Олоннэ втягивал ноздри и кусал верхнюю губу, было видно, что он о чем-то напряженно размышляет.
— Ладно, Господь с ними, с этими индейцами. Если потом что-нибудь еще вспомнишь, расскажешь.
— Не вспомню. Рассказал все.
— Хорошо, на чем мы остановились?.. Ты оказался снова в тюрьме Сан-Педро, что дальше?
— А дальше прибыл в город капитан Пинилья, это начальник стражи в Кампече: ему были нужны добровольцы для войны с Олоннэ.
— Добровольцы?
— Да, регулярных войск у них не хватает, до сезона дождей подкрепление из метрополии прибыть не может. А губернатор Эспаньолы всерьез решил с вами покончить. Он вместе с адмиралом де Овьедо собирает целую армию. Заключенным они предлагают взять в руки оружие и за это обещают помилование. Я вот взял.
— Ну, у тебя, насколько я понимаю, особого выбора не было.
— Пожалуй.
— И что же, испанцы такие дураки, что поверили тебе, будто ты станешь проливать за них кровь, а не сбежишь при первой возможности?
— Я тоже рассчитывал на легкий побег, но у них все хорошо продумано.
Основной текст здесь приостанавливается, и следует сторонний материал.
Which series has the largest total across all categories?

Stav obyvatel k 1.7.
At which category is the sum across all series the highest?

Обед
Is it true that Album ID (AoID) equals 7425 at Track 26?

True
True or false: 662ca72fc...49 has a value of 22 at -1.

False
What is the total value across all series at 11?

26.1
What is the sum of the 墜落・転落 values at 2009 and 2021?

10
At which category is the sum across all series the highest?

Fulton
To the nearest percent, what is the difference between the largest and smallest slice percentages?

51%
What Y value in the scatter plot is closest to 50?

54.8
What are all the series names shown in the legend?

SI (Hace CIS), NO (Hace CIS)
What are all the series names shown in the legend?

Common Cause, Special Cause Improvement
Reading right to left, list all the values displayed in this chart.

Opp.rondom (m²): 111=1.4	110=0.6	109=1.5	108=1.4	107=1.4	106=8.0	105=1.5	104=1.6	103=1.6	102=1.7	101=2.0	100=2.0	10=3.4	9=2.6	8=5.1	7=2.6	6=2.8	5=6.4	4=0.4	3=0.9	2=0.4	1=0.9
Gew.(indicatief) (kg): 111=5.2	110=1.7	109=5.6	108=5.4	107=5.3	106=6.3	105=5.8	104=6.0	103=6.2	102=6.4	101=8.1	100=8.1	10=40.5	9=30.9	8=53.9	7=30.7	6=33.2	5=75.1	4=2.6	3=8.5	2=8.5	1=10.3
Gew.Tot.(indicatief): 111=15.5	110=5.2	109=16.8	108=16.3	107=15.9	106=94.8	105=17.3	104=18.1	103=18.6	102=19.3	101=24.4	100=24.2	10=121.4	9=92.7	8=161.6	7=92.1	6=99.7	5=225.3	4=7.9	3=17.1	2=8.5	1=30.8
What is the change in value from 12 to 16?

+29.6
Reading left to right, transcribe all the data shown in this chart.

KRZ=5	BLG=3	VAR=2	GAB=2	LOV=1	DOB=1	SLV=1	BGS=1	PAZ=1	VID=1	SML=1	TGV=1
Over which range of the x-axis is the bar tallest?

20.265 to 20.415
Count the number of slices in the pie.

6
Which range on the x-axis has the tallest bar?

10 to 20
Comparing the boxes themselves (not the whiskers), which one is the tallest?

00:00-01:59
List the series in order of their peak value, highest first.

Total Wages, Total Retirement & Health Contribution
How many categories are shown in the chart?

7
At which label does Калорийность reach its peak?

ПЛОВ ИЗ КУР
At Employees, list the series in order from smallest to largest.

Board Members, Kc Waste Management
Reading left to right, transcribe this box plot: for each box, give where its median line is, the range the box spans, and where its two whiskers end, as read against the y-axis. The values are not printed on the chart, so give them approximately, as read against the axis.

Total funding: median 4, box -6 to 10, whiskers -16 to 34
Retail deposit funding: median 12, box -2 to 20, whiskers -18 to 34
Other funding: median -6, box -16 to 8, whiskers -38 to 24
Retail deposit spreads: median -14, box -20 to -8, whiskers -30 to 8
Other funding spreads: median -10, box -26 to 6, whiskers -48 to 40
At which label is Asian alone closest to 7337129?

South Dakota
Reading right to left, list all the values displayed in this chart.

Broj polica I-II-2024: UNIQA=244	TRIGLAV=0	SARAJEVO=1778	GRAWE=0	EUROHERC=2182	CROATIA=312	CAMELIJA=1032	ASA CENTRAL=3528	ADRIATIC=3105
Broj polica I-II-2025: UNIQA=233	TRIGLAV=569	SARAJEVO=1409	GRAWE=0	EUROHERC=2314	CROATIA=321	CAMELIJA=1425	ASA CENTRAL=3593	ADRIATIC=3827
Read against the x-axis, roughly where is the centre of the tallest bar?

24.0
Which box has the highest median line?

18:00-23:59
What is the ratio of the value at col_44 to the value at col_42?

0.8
Охрана так расставлена, что риск слишком велик. Лучше сразиться с корсарами и получить свободу, чем броситься в чащу, где еще неизвестно что ждет, и получить пулю в спину.
Олоннэ налил себе стакан рома, приблизил к губам, но пить не стал.
— Но ты все-таки убежал.
— Мне это удалось только позавчера.
— Позавчера?
— Два дня пробирался сюда по джунглям.
Капитан вскочил и быстро прошелся от костра до костра.
— Дьявол! Так это значит, что армия дона Антонио поблизости!
— Поблизости, — охотно кивнул урод, — в двух днях пути.
— И насколько она велика?
— Восемь рот регулярного войска и шесть добровольческих. Причем у добровольцев все сержанты… из разжалованных офицеров. Очень хотят выслужиться, им обещано восстановление в звании. Просто звери.
— И где точно они стоят?
— В миле южнее Маракаибо. Там, где к берегу подходит огромная отмель.
— Даже если ты говоришь правду… — медленно заговорил Олоннэ.
— Я говорю правду, капитан, зачем мне врать?
— Этого я не знаю, но я не знаю также, зачем тебе было убегать от испанцев. При таком соотношении сил победа им обеспечена, а значит, тебе обеспечена свобода.
— Я им не верю. Сегодня они не моргнув глазом сулят мне освобождение, завтра опять-таки не моргнув глазом меня повесят. Я убил сборщика налогов и двоих солдат. Я зарезал вдову командора Бернардо, и, самое главное, я ограбил церковь, это уже в Сан-Педро. После этого…
— Хватит.
Урод осекся.
Капитан обратился к телохранителям:
— Уведите и заприте его. Как следует. Вы сами слышали, какой он мастер по части побегов.
— Я только хотел сказать, капитан…
— Это просто мера предосторожности, тебе нечем подтвердить твои слова, кроме изодранной испанской пехотной формы, что ты на себя нацепил. Так что залогом правдивости твоих слов будет твоя жизнь. Это, на мой взгляд, справедливо.